A comprehensive gun violence reduction bill championed by House Speaker Robert DeLeo and signed into law by Gov. Deval Patrick on Aug. 13 creates a number of new responsibilities for local school districts.

The law, passed by the Legislature on July 31, the last day of formal sessions, contains a Safe and Supportive Schools (S3) framework designed to foster a “safe, positive, healthy, and inclusive whole-school learning environment.”

The Department of Elementary and Secondary Education is required to develop guidelines and regulations outlining how the S3 program should be implemented locally. Cities, towns and school districts are not mandated to accept and implement the program, because the law stipulates that S3 must first be adopted by a vote of the local school committee and is subject to local appropriation.

The legislation does require that each school district have at least one school resource officer and that each school possess a two-way radio communication device for use in communicating solely with police and fire departments in the event of an emergency, although these requirements are both subject to local appropriation.

The MMA successfully advocated for the inclusion of language limiting potential legal liability for districts in both the S3 and school resource officer sections of the law.

The law requires each school to create a mental health plan for its students, families, teachers and administrators. DESE is charged with developing the guidelines and requirements for this provision. There is no state funding, however, so the program is a new unfunded mandate on cities, towns and school districts. The MMA requested that this provision be held in conference, but the language remained in the final bill.

Similarly, each school must also provide suicide prevention training of at least two hours every three years for all licensed school personnel.

The MMA was successful in sponsoring language to limit legal liability for districts on both of these new requirements.

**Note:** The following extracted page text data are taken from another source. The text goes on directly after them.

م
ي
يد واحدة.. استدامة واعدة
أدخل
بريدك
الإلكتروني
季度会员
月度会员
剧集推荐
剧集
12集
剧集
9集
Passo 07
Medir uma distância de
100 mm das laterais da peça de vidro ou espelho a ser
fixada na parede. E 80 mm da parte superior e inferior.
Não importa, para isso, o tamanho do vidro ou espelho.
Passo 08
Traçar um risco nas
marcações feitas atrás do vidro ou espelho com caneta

The new gun law also creates new policies for local police departments. The most significant is a provision that gives police chiefs more discretion in deeming an applicant for a firearms identification card unfit, but the chief is required to petition the court within 90 days to validate his or her finding and withhold the firearms identification card. Previously, police chiefs only had discretion with issuing handgun permits.

The compromise legislation follows the work of a gun violence reduction policy task force appointed by Speaker DeLeo, and dozens of bills relating to gun violence filed by lawmakers this session. The bills were largely prompted by the elementary school shooting in Newtown, Connecticut, in December 2012.